“I hope that we shall ponder with subdued feelings the talks to which we have listened. I hope that we will quietly reflect on the wonderful things we have heard. I hope that we will feel a little more contrite and humble.
“All of us have been edified. The test will come in the application of the teachings given. If, hereafter, we are a little more kind, if we are a little more neighborly, if we have drawn nearer to the Savior, with a more firm resolution to follow His teachings and His example, then this conference will have been a wonderful success. If, on the other hand, there is no improvement in our lives, then those who have spoken will have in large measure failed.
“Those changes may not be measurable in a day or a week or a month. Resolutions are quickly made and quickly forgotten. But, in a year from now, if we are doing better than we have done in the past, then the efforts of these days will not have been in vain.
“We will not remember all that has been said, but there will arise from all of this a spiritual uplift. It may be undefinable, but it will be real....

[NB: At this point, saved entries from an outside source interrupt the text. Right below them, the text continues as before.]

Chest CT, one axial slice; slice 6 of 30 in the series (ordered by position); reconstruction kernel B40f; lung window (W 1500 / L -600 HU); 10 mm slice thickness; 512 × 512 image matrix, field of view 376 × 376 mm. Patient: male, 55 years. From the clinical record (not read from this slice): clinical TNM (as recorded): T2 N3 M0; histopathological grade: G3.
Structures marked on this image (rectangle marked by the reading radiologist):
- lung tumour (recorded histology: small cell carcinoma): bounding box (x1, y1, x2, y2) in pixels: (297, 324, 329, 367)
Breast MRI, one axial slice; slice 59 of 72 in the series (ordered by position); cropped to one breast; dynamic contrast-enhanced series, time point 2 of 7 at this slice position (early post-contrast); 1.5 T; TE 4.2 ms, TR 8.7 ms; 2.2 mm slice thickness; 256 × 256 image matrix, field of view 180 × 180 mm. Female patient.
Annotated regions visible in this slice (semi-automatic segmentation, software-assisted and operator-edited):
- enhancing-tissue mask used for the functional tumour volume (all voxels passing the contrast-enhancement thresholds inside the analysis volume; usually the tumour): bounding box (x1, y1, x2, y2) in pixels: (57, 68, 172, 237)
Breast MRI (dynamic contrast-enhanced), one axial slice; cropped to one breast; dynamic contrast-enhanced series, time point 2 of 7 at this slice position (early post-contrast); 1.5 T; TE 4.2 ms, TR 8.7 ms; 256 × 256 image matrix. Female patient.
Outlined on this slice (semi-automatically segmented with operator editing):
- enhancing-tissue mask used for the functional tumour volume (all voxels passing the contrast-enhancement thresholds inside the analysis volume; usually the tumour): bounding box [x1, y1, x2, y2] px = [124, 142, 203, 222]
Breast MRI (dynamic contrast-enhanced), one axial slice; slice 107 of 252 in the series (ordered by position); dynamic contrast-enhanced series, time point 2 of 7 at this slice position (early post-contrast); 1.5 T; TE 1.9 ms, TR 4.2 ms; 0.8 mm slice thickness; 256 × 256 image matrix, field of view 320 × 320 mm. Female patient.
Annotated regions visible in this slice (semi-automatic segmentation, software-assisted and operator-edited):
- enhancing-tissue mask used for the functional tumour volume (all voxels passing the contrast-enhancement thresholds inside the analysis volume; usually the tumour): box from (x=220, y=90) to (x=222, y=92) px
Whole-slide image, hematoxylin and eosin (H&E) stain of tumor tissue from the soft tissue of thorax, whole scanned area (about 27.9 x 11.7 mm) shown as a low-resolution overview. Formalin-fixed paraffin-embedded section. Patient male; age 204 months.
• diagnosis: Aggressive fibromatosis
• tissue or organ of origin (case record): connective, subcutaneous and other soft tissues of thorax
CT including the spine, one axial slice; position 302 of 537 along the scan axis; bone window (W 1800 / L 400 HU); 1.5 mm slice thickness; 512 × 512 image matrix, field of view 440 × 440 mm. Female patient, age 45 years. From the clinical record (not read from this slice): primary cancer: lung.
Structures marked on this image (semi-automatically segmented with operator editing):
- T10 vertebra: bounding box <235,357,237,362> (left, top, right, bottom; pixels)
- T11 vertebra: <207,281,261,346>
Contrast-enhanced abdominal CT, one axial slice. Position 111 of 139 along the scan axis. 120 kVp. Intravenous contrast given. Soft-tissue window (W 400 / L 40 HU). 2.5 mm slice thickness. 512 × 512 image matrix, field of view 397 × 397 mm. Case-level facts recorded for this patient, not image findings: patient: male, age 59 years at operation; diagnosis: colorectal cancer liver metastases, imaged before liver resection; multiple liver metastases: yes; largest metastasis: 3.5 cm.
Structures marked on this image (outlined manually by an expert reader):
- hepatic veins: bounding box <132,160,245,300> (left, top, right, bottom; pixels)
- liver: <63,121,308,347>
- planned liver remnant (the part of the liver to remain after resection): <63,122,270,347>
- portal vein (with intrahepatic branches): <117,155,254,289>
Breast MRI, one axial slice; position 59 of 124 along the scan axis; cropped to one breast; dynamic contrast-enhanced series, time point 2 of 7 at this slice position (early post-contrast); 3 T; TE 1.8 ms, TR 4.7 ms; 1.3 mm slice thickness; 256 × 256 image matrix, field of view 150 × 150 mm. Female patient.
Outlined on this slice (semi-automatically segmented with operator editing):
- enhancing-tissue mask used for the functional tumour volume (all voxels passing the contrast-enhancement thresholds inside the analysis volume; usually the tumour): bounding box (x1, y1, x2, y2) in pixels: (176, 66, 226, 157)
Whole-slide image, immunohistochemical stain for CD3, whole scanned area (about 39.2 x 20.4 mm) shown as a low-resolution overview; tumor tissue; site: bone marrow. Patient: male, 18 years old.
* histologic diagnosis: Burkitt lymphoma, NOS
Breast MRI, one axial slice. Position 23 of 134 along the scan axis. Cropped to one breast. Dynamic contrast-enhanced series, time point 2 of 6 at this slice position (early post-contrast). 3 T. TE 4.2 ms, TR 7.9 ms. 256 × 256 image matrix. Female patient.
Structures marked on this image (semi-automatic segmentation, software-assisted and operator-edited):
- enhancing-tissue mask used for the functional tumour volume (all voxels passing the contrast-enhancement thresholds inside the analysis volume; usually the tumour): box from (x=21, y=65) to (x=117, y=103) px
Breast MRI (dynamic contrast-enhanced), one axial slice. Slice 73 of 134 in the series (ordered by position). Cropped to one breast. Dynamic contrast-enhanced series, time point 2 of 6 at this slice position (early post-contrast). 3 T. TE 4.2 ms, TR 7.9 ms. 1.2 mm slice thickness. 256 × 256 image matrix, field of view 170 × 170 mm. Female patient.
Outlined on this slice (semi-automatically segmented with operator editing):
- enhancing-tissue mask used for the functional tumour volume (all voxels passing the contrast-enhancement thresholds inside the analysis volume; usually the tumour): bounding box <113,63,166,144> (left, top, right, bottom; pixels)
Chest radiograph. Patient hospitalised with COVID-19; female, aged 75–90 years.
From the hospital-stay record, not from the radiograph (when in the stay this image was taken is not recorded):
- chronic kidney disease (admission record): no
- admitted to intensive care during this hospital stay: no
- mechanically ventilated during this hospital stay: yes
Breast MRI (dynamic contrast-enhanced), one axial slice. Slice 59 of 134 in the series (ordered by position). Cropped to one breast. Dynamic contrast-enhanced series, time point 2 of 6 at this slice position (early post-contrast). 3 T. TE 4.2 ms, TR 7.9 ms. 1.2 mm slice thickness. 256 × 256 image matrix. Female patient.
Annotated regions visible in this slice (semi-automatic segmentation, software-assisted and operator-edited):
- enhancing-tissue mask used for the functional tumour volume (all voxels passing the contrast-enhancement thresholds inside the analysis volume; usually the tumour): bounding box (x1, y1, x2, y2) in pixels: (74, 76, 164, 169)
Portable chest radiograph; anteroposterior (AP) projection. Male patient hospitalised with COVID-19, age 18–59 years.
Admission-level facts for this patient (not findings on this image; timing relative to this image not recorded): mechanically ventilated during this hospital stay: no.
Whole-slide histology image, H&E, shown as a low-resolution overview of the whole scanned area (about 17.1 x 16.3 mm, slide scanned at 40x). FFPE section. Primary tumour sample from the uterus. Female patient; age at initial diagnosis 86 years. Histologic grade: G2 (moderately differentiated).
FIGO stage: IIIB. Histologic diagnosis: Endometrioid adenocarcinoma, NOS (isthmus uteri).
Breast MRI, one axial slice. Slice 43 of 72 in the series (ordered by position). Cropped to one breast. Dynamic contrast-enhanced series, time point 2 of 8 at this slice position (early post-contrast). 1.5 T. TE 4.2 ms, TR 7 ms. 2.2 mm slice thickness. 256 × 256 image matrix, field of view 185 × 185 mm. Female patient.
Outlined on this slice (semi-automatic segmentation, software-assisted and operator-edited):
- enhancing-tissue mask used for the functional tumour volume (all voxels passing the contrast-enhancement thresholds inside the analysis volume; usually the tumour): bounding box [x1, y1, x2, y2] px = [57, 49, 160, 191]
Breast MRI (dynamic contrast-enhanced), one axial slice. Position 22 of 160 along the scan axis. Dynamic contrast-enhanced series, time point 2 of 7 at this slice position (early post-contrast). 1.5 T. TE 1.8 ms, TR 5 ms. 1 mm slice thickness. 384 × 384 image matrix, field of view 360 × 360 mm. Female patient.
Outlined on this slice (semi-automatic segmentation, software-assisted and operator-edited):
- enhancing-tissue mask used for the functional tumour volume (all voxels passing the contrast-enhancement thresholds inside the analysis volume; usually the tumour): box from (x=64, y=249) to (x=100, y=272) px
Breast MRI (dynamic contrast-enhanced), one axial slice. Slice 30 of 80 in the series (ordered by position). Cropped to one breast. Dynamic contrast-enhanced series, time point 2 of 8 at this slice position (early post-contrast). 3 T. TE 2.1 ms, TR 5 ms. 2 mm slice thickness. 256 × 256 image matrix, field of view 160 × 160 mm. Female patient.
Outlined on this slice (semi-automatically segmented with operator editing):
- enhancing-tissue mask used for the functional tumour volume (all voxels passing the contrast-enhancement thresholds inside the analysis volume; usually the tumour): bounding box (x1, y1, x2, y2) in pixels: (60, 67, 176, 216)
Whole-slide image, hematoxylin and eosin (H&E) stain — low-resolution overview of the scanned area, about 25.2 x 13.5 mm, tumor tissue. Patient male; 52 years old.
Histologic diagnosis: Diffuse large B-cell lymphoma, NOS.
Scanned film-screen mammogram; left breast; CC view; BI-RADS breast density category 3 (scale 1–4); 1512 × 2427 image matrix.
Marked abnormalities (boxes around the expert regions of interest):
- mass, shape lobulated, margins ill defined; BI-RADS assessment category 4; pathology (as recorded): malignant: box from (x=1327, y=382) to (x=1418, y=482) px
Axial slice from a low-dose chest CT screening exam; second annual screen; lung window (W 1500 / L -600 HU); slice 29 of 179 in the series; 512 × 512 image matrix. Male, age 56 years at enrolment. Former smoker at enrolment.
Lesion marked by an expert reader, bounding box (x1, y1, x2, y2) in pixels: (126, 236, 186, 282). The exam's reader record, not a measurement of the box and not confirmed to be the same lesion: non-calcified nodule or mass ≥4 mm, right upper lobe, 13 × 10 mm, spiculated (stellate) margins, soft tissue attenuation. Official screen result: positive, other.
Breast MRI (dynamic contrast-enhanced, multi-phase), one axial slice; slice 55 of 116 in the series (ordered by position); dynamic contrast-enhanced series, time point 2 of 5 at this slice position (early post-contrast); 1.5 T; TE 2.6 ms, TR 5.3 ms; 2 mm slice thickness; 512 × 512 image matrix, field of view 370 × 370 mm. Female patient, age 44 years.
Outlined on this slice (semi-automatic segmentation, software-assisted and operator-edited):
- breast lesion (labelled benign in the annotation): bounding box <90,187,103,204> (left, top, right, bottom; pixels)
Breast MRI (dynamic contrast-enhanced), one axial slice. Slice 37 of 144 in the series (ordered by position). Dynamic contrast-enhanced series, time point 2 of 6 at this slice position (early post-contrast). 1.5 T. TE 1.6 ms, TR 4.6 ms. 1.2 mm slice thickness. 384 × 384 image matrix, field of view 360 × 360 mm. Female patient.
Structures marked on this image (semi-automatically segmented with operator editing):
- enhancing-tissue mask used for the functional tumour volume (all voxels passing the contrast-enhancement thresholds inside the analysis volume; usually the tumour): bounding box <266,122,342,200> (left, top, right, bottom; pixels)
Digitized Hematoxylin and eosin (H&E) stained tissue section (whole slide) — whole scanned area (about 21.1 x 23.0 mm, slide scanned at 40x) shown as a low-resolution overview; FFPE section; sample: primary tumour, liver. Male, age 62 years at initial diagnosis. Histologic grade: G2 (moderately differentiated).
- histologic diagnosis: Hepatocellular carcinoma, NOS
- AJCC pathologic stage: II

"And perhaps out of all we have heard, there may be a phrase or a paragraph that will stand out and possess our attention. If this occurs, I hope we will write it down and reflect on it until we savor the depth of its meaning and have made it a part of our own lives.
“In our family home evenings I hope we will discuss with our children these things and let them taste the sweetness of the truths we have enjoyed. And when the Ensign magazine comes out... with all of the conference messages, please don’t just throw it aside with the comment that you have heard it all, but read and ponder the various messages. You will find many things that you missed when you listened to the speakers....
“Tomorrow morning we will be back at our jobs, back to our studies, back to whatever constitutes the busy regimen of our lives. But we can have the memories of this great occasion to sustain us.”
- Gordon B. Hinckley, “An Humble and a Contrite Heart,” Ensign, Nov. 2000, 88–89
Click here to read or listen to the full talk
President Hinckley's comments and advice were always so practical and down-to-earth. I think this reflection on general conference and its impact is a wonderful example of that. He begins by encouraging us to "ponder with subdued feelings" and "quietly reflect" on the messages. We certainly would be blessed to do more of that.
But the next paragraph is more pointed: the conference only really matters if it makes some kind of difference in our lives, our actions, our behavior:
And then some more very practical counsel. We aren't going to remember everything from the messages. But we should look for short thoughts or even phrases that stick out, and cling to them. Perhaps that is exactly the message the Lord wants to get through to us. When we make that concept a part of our life, then we will be blessed.
In addition, we should know that much good will come as we read, ponder, and discuss the messages. "You will find many things that you missed when you listened to the speakers." That's a true promise!
The impact of a general conference is only as powerful as we allow it to be. Implementing these suggestions will certainly enhance the experience.